IIIFundamentação:
O despacho é do seguinte teor:
Como é do mais raso e elementar conhecimento, ao arresto (…) no artº 854 do CPC não são aplicáveis as normas dos arts 406 e ss. do CPC.
Para o decretamento do arresto a que alude o artº 854.º.1 do CPC basta que o fiel depositário não apresente os bens em 5 dias ou justifique o facto.
Tais pressupostos estão (…) verificados nos autos a fls. 91 e 94 e nem o próprio os infirma.
Sequentemente e sem necessidade de mais justificação julgo improcedente a oposição por manifesta improcedência.
Que dizer?
O silogismo que parece enformar o despacho é o seguinte:
O depositário dos bens foi notificado para os apresentar, e não o fez nem justificou a sua omissão.
Para estes casos, a lei prevê o arresto de bens do depositário.
Logo, a oposição pela qual o depositário pretende discutir a justeza do arresto que foi determinado num desses casos, deve improceder liminarmente.
Vejamos:
É certo que o recorrente, depositário dos bens penhorados, foi notificado para os apresentar, e não o fez nem justificou a sua omissão, tendo por isso sido ordenado arresto em bens dele, nos termos do artº 854.2 do CPC.
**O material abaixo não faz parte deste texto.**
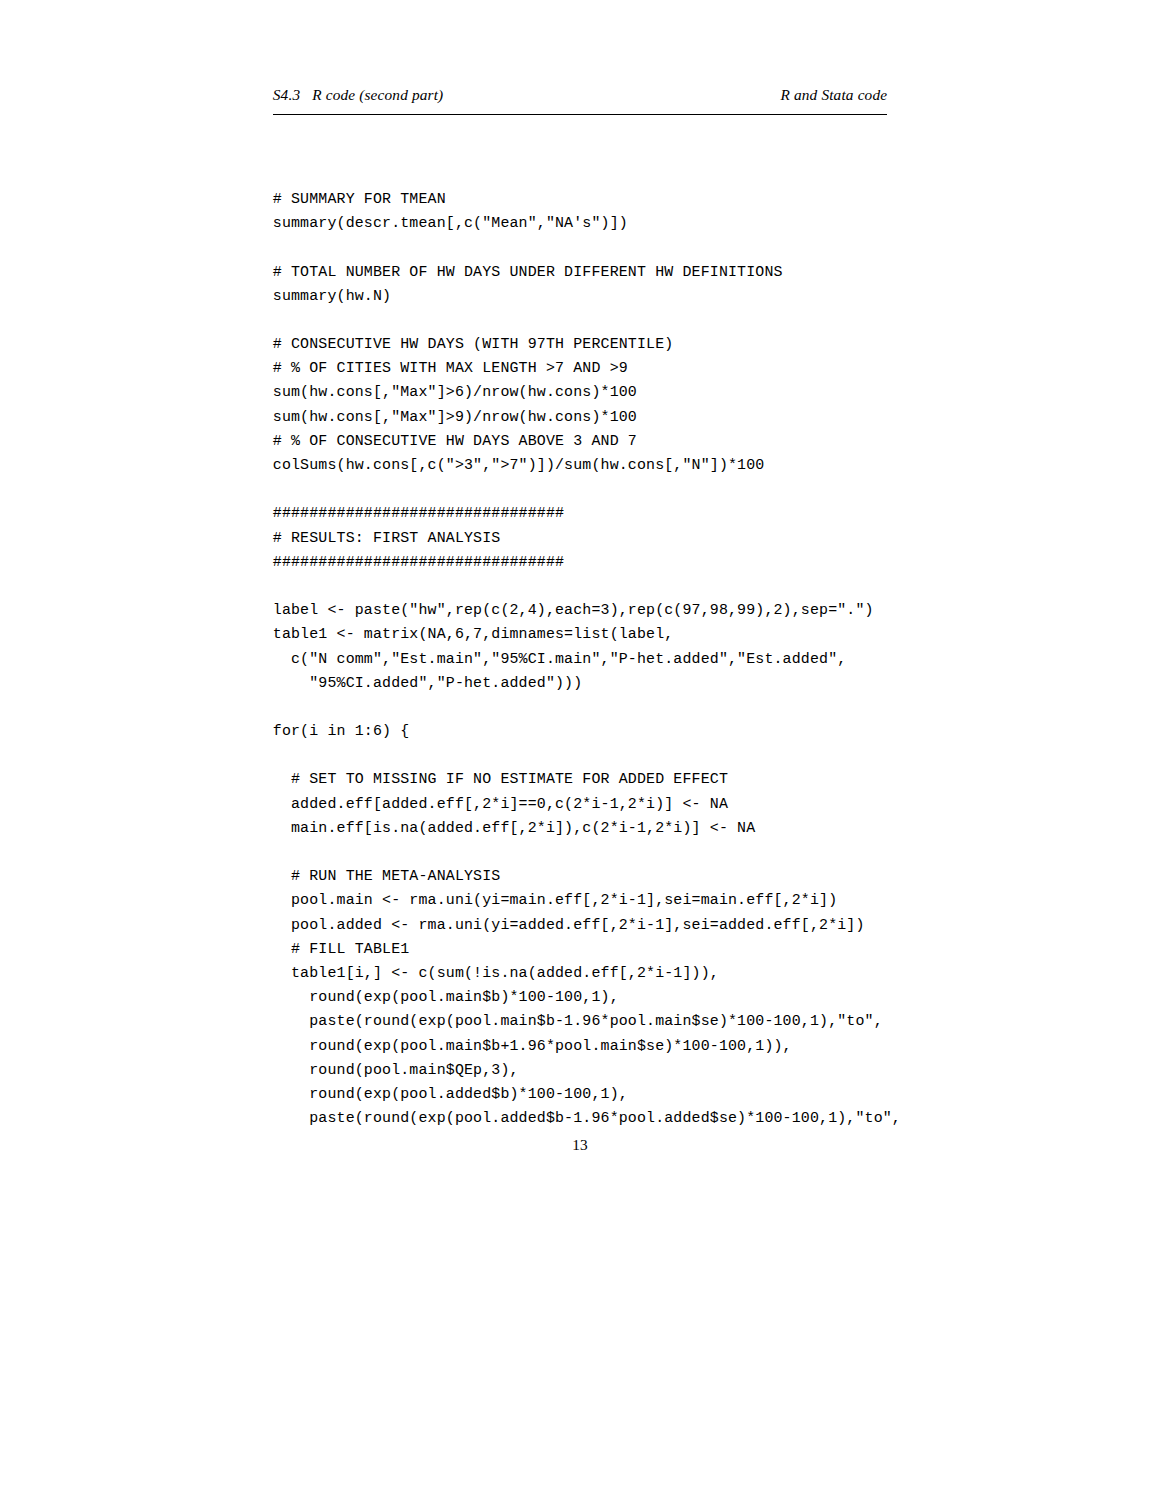S4.3 R code (second part) R and Stata code
# SUMMARY FOR TMEAN
summary(descr.tmean[,c("Mean","NA's")])

# TOTAL NUMBER OF HW DAYS UNDER DIFFERENT HW DEFINITIONS
summary(hw.N)

# CONSECUTIVE HW DAYS (WITH 97TH PERCENTILE)
# % OF CITIES WITH MAX LENGTH >7 AND >9
sum(hw.cons[,"Max"]>6)/nrow(hw.cons)*100
sum(hw.cons[,"Max"]>9)/nrow(hw.cons)*100
# % OF CONSECUTIVE HW DAYS ABOVE 3 AND 7
colSums(hw.cons[,c(">3",">7")])/sum(hw.cons[,"N"])*100

################################
# RESULTS: FIRST ANALYSIS
################################

label <- paste("hw",rep(c(2,4),each=3),rep(c(97,98,99),2),sep=".")
table1 <- matrix(NA,6,7,dimnames=list(label,
  c("N comm","Est.main","95%CI.main","P-het.added","Est.added",
    "95%CI.added","P-het.added")))

for(i in 1:6) {

  # SET TO MISSING IF NO ESTIMATE FOR ADDED EFFECT
  added.eff[added.eff[,2*i]==0,c(2*i-1,2*i)] <- NA
  main.eff[is.na(added.eff[,2*i]),c(2*i-1,2*i)] <- NA

  # RUN THE META-ANALYSIS
  pool.main <- rma.uni(yi=main.eff[,2*i-1],sei=main.eff[,2*i])
  pool.added <- rma.uni(yi=added.eff[,2*i-1],sei=added.eff[,2*i])
  # FILL TABLE1
  table1[i,] <- c(sum(!is.na(added.eff[,2*i-1])),
    round(exp(pool.main$b)*100-100,1),
    paste(round(exp(pool.main$b-1.96*pool.main$se)*100-100,1),"to",
    round(exp(pool.main$b+1.96*pool.main$se)*100-100,1)),
    round(pool.main$QEp,3),
    round(exp(pool.added$b)*100-100,1),
    paste(round(exp(pool.added$b-1.96*pool.added$se)*100-100,1),"to",
13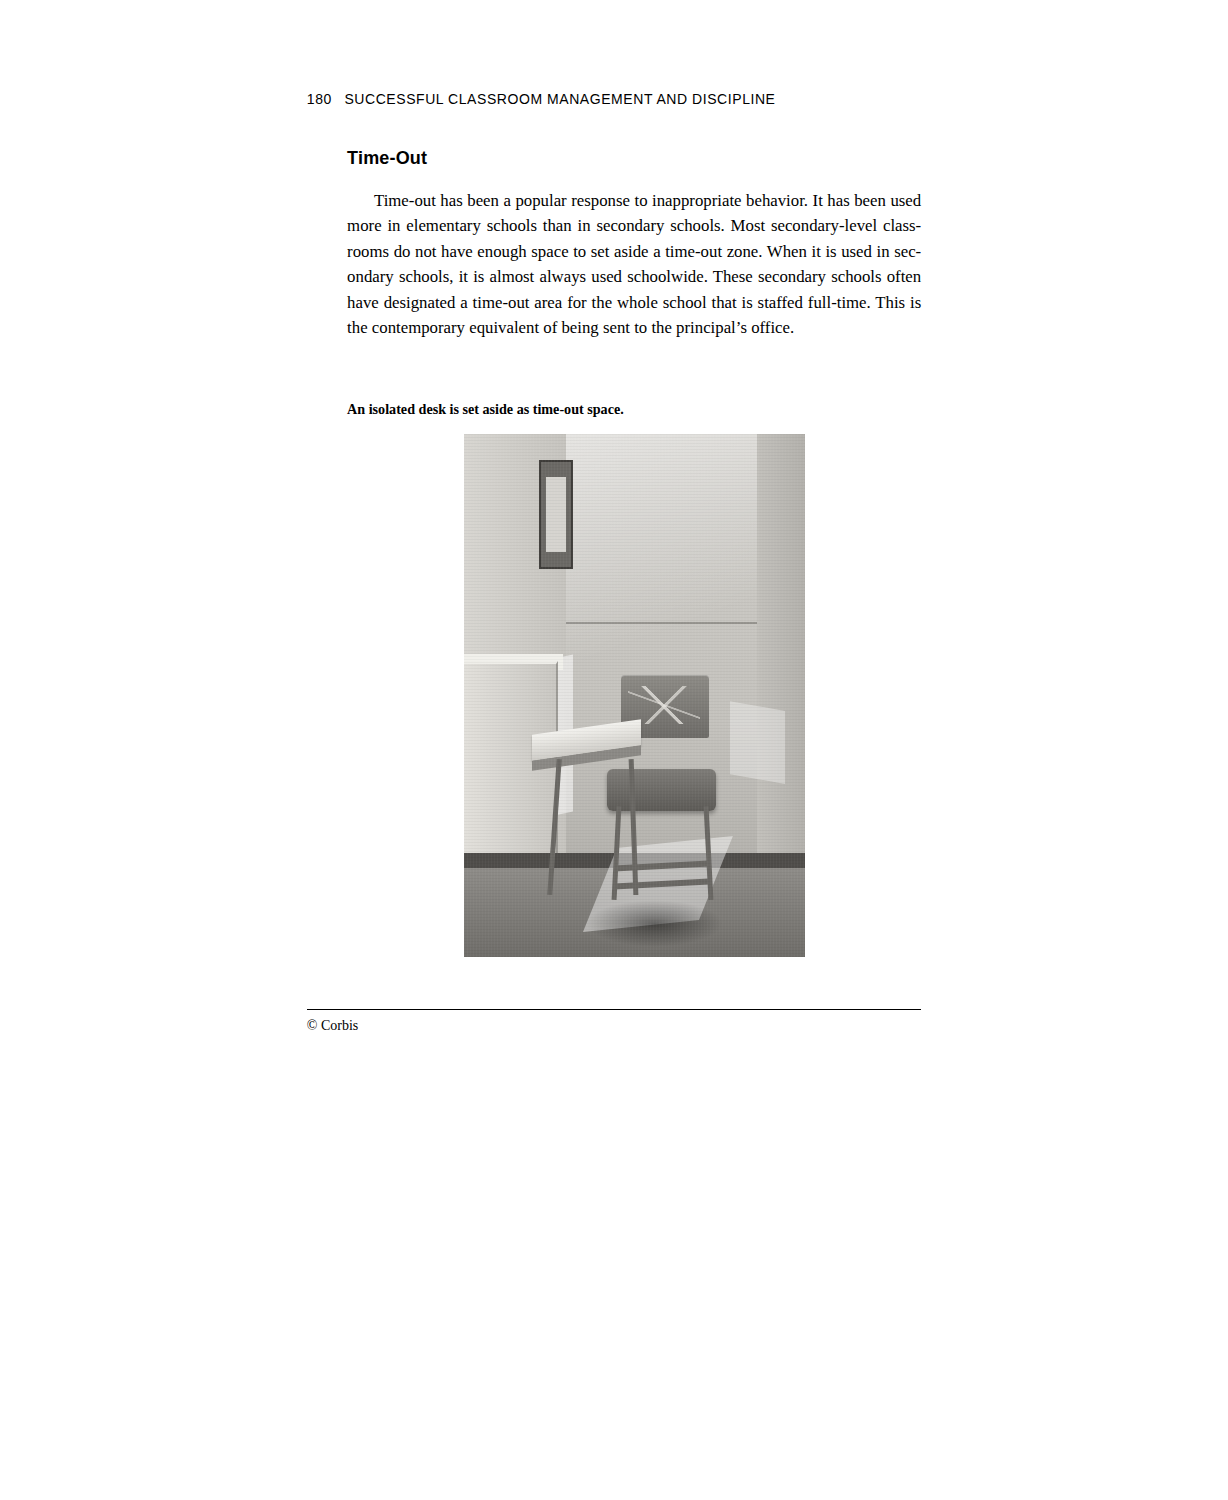180 SUCCESSFUL CLASSROOM MANAGEMENT AND DISCIPLINE
Time-Out
Time-out has been a popular response to inappropriate behavior. It has been used more in elementary schools than in secondary schools. Most secondary-level classrooms do not have enough space to set aside a time-out zone. When it is used in secondary schools, it is almost always used schoolwide. These secondary schools often have designated a time-out area for the whole school that is staffed full-time. This is the contemporary equivalent of being sent to the principal’s office.
An isolated desk is set aside as time-out space.
© Corbis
Ocorre que o recorrente, como arrestado, foi (e bem) notificado nos termos do artº 388.º.1 do CPC, para recorrer ou deduzir oposição, tendo ele optado por esta alternativa.
Aparentemente, o Mmº Juiz terá entendido que, tendo o recorrido tido o ensejo de justificar a sua omissão, não faria sentido dar-lhe uma 2ª oportunidade para o fazer.
Não é assim.
O depositário que, para tanto notificado, não apresente, de modo injustificado, os bens postos à sua guarda, incorre em arresto de bens seus e em procedimento criminal, segundo o citado artº 854.º.
De modo que terá, normalmente, interesse, em justificar aquela falta de apresentação.
Mas, ao assim estatuir, o legislador não pode ter ignorado (artº 9.º.3 do CC) que, como arrestado, ele iria ser notificado nos termos preditos, e, ao sê-lo, dispor da oportunidade de discutir o acerto da ordem de arresto.
Seria fácil, ao legislador, querendo, introduzir uma excepção para estes casos, mas não o fez.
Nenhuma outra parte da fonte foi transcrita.